Scientists in Singapore have discovered a new material that acts as a solar panel in the day, and a light panel at night.
The researchers from Nanyang Technological University (NTU) have developed solar cells from a material called Perovskite. These cells don’t just convert sunlight to electricity, but also have the capacity to emit light.
Such a material could be used to make cell phone or tablet screens that can be recharged simply by exposing them to sunlight.
“What we have discovered is that because it is a high quality material, and very durable under light exposure, it can capture light particles and convert them to electricity, or vice versa,” said Assistant Professor Sum Tse Chien, a Singaporean scientist at NTU’s School of Physical and Mathematical Sciences (SPMS).
Credit: Nanyang Technological University
“By tuning the composition of the material, we can make it emit a wide range of colours, which also makes it suitable as a light emitting device, such as flat screen displays.”
The discovery was made when Assistant Professor Sum asked his postdoctoral researcher to shine a laser on the new Perovskite solar cell material they have been working on – and the solar cell glowed!

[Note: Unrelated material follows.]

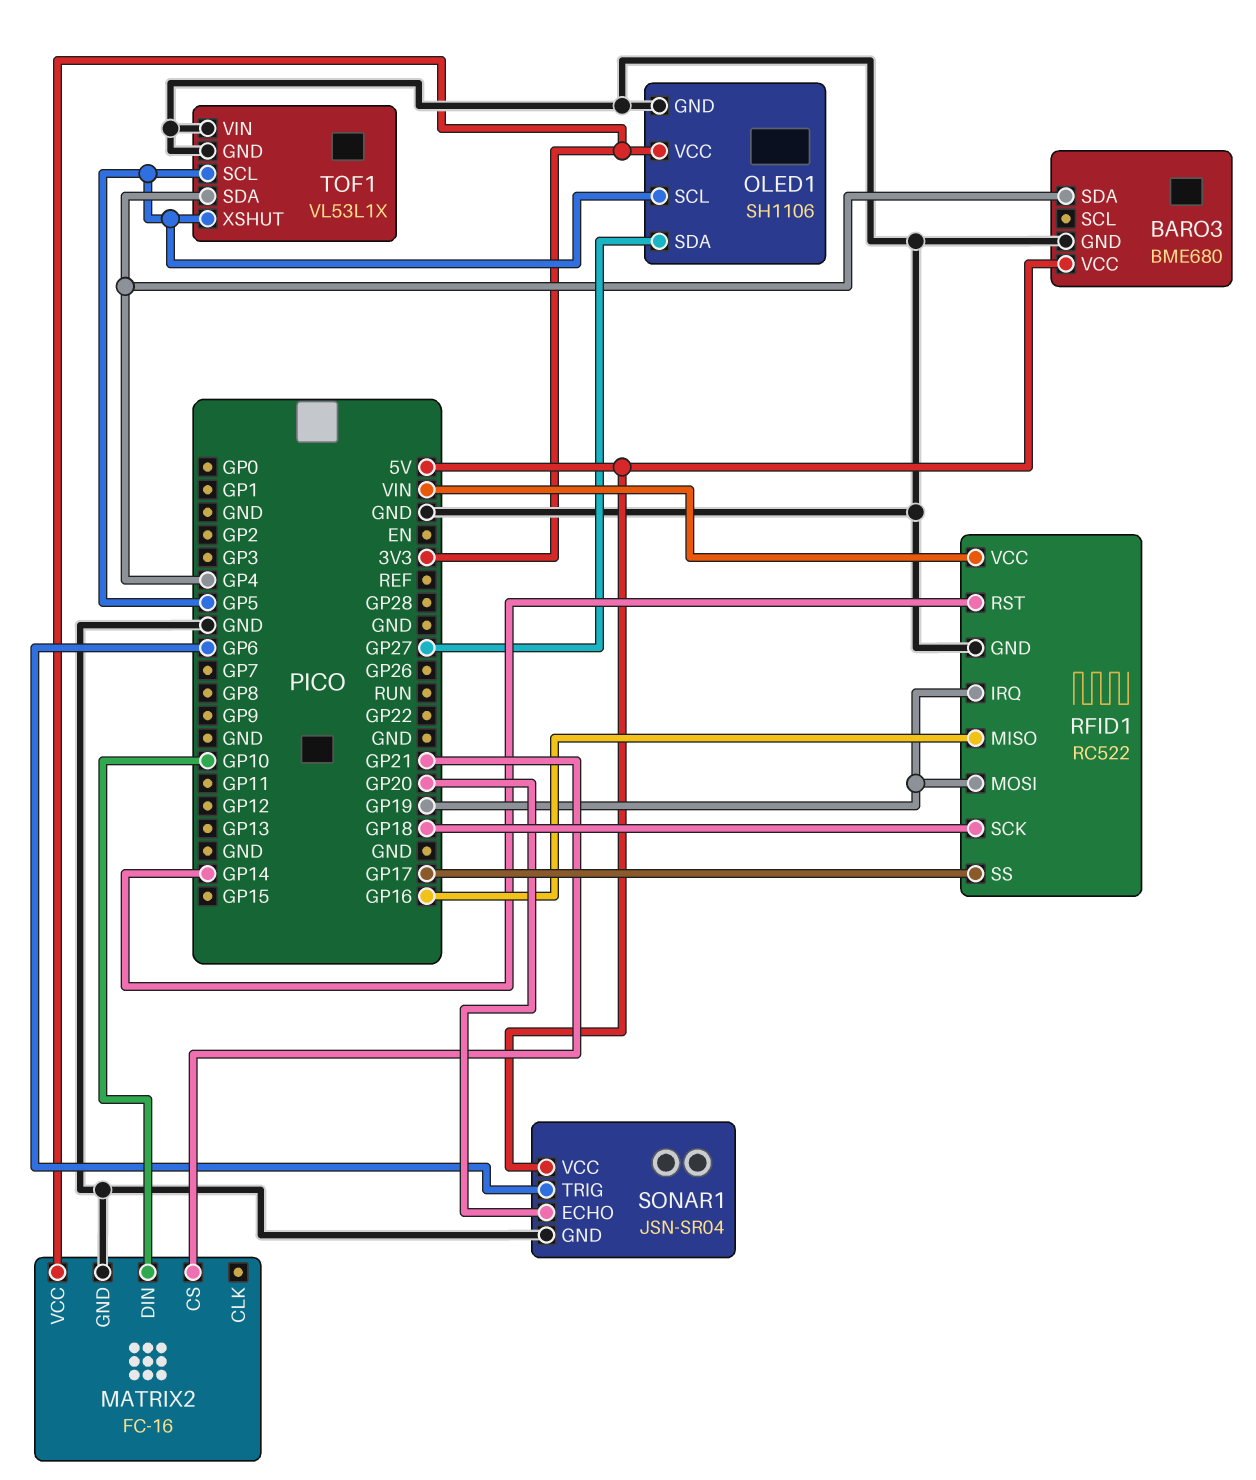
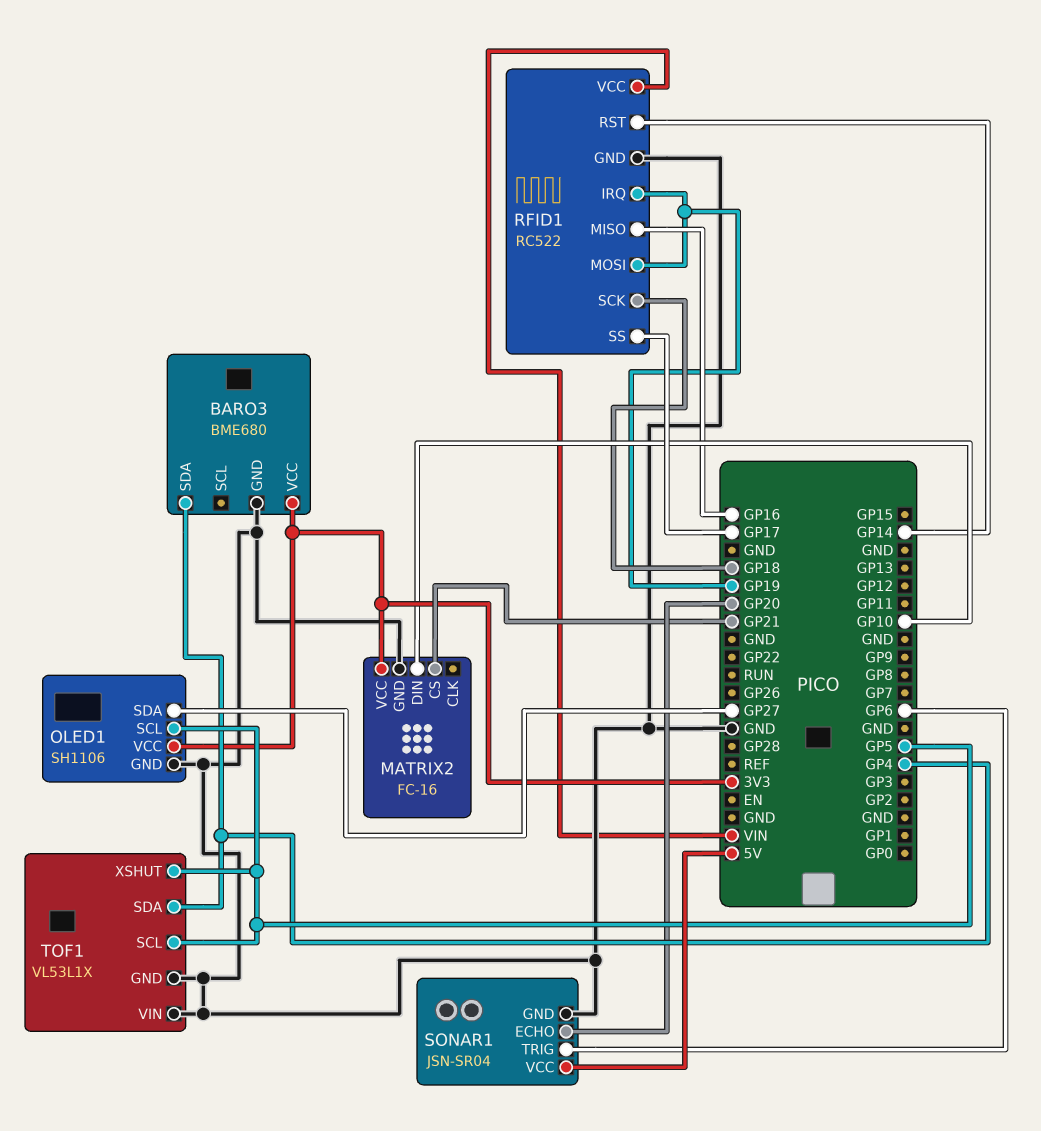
BARO3 pin VCC: 5V -> 3V3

“What we have now is a solar cell material that can be made semi-translucent. It can be used as tinted glass to replace current windows, yet it is able to generate electricity from sunlight,” said Assistant Professor Nripan Mathews, another of the researchers responsible for this discovery.
“The fact that it can also emit light makes it useful as light decorations or displays for the facades of shopping malls and offices,” said Dr Mathews.
Thanks to an easy manufacturing process, this Perskovite material is five times less expensive than current Silicon-based solar cells.
“Such a versatile yet low-cost material would be a boon for green buildings. Since we are already working on the scaling up of these materials for large-scale solar cells, it is pretty straightforward to modify the procedures to fabricate light emitting devices as well. More significantly, the ability of this material to lase, has implications for on-chip electronic devices that source, detect and control light,” he added.